→ TEXTO FORNECIDO:
==========

CAPÍTULO 14

Começa a declarar o segundo grau de oração que é o Senhor já fazer sentir à alma gostos mais particulares. Declara-o para fazer ver como já são sobrenaturais. É muito para se ter em conta.

1.  Já fica dito com que trabalhos se rega este vergel e quão à força de braços, tirando a água do poço. Digamos agora o segundo modo de a tirar que o Senhor do horto ordenou para que, por meio de um torno e alcatruzes, o hortelão tirasse mais água e com menos trabalho e pudesse descansar sem estar continuamente trabalhando.

Este modo, aplicado à oração que chamam de quietude, é o que eu agora quero tratar.

2.  Aqui começa a recolher-se a alma e toca já em coisa sobrenatural, porque de nenhuma maneira ela o pode conseguir, por mais diligências que faça. Verdade é que parece ter-se cansado, algum tempo em andar ao torno a trabalhar com o entendimento, enchendo os alcatruzes; aqui, porém, a água subiu mais alto e assim trabalha-se muito menos para a tirar do poço? Digo que a água está mais perto, porque a graça dá-se mais claramente a conhecer à alma.

Isto é um recolherem-se as potências dentro de si para gozar daquele contento com mais gosto; mas não se perdem, nem ficam adormecidas Só a vontade se ocupa de maneira que, sem saber como, se torna cativa, dando somente consentimento para que a prenda Deus, como quem bem sabe ser presa de Quem ama. Oh! Jesus e Senhor meu, como nos vale aqui o Vosso amor! porque este tem o nosso tão atado que lhe não deixa liberdade para, naquele ponto, amar coisa alguma senão a Vós.

3.  As outras duas potências ajudam a vontade para que se vá tornando capaz de gozar de tanto bem, ainda que algumas vezes, mesmo estando unida a vontade, aconteça desajudarem muito. Mas então, não faça caso delas, mas fique-se em seu gozo e quietude; porque se as quer recolher, ela e elas perderão. São, então, como pombas que não se contentam com a comida que lhes dá o dono do pombal sem trabalho algum e vão buscar de comer a outras partes; mas acham-no tão mau, que voltam, e assim vão e vêm a ver se a vontade lhes dá aquilo de que goza. Se o Senhor lhes quer deitar comida, detêm-se; se não, tornam a ir buscá-la. Devem pensar que dão proveito à vontade e, às vezes, em querer a memória ou imaginação representar-lhe o que goza, a prejudicará. Tenha, pois, cuidado de se haver com elas como direi.

4.  Tudo isto que aqui se passa é com grande consolo e com tão pouco trabalho que não cansa a oração, embora dure muito tempo; porque o entendimento obra aqui muito passo a passo e tira muito mais água do que tirava do poço. As lágrimas que Deus aqui dá, já são com gozo; ainda que se sintam, não se procuram.

==========

→ TAREFAS:
**A.** Liste as frases do resumo que vem logo depois de "CAPÍTULO 14" no texto sobre a oração de quietude.
**B.** Reescreva o trecho do texto sobre a oração de quietude que vai de "CAPÍTULO 14" até "estar continuamente trabalhando.", substituindo "hortelão" por "jardineiro".
As entradas não são usadas nesta parte.

==========

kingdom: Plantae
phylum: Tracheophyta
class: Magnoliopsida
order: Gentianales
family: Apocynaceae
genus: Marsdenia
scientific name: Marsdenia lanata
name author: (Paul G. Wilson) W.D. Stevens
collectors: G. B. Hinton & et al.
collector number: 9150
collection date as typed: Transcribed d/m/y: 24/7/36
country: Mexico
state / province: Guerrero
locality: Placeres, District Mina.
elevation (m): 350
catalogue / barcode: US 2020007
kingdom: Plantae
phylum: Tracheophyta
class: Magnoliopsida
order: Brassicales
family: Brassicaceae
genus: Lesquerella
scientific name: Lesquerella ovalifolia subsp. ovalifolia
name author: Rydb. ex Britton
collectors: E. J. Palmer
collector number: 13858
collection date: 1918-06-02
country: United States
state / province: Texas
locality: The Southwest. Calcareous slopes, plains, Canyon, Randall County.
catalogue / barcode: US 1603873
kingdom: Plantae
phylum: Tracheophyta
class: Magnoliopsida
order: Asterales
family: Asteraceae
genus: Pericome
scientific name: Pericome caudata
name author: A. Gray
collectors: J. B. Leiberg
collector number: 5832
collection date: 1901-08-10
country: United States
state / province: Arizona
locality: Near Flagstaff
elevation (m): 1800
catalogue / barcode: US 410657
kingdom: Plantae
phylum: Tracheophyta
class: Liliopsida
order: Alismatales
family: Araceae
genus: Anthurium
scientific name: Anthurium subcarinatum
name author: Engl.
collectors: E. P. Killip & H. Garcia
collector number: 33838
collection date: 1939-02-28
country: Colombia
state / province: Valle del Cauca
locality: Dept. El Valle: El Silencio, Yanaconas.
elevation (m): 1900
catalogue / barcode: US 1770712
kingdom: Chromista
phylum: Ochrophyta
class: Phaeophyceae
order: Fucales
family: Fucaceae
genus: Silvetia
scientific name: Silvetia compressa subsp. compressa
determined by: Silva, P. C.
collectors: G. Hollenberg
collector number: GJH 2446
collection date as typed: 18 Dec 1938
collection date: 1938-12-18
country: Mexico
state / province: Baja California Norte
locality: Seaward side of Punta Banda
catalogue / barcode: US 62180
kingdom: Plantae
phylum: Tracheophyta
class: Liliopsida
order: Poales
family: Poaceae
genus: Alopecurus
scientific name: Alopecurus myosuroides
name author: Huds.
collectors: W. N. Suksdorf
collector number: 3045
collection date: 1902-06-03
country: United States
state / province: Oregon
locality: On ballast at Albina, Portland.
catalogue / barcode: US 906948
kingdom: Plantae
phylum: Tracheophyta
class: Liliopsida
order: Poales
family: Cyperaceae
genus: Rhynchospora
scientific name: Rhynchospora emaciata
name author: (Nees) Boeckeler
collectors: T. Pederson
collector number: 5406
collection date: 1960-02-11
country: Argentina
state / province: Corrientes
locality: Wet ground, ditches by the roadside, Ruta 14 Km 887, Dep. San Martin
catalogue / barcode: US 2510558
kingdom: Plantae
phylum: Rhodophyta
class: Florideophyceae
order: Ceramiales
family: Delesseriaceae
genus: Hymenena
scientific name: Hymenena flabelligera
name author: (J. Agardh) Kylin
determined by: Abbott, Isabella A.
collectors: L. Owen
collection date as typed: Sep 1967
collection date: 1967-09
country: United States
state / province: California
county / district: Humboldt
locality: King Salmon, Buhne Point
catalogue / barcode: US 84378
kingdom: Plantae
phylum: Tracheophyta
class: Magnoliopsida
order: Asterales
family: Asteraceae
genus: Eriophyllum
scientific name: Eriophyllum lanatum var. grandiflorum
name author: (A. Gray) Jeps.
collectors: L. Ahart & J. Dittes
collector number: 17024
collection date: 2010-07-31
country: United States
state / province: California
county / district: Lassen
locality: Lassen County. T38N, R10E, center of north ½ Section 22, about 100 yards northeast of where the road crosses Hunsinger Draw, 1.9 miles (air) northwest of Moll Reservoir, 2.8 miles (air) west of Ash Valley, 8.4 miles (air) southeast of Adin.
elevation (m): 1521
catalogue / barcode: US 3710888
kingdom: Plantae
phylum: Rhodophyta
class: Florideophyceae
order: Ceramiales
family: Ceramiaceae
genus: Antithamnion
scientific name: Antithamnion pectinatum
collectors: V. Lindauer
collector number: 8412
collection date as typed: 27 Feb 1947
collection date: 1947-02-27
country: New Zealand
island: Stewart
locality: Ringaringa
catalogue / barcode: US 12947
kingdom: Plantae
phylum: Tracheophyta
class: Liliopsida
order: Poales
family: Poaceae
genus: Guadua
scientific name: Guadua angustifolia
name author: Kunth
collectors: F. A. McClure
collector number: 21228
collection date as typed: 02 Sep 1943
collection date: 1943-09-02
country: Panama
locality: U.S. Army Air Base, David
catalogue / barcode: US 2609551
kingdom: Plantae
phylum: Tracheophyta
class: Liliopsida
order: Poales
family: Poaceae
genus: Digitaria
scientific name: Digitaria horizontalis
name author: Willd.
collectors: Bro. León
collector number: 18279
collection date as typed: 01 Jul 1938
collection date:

==========

→ RESPOSTAS ESPERADAS:
**A.**
- Começa a declarar o segundo grau de oração que é o Senhor já fazer sentir à alma gostos mais particulares.
- Declara-o para fazer ver como já são sobrenaturais.
- É muito para se ter em conta.

**B.**
CAPÍTULO 14

Começa a declarar o segundo grau de oração que é o Senhor já fazer sentir à alma gostos mais particulares. Declara-o para fazer ver como já são sobrenaturais. É muito para se ter em conta.

1.  Já fica dito com que trabalhos se rega este vergel e quão à força de braços, tirando a água do poço. Digamos agora o segundo modo de a tirar que o Senhor do horto ordenou para que, por meio de um torno e alcatruzes, o jardineiro tirasse mais água e com menos trabalho e pudesse descansar sem estar continuamente trabalhando.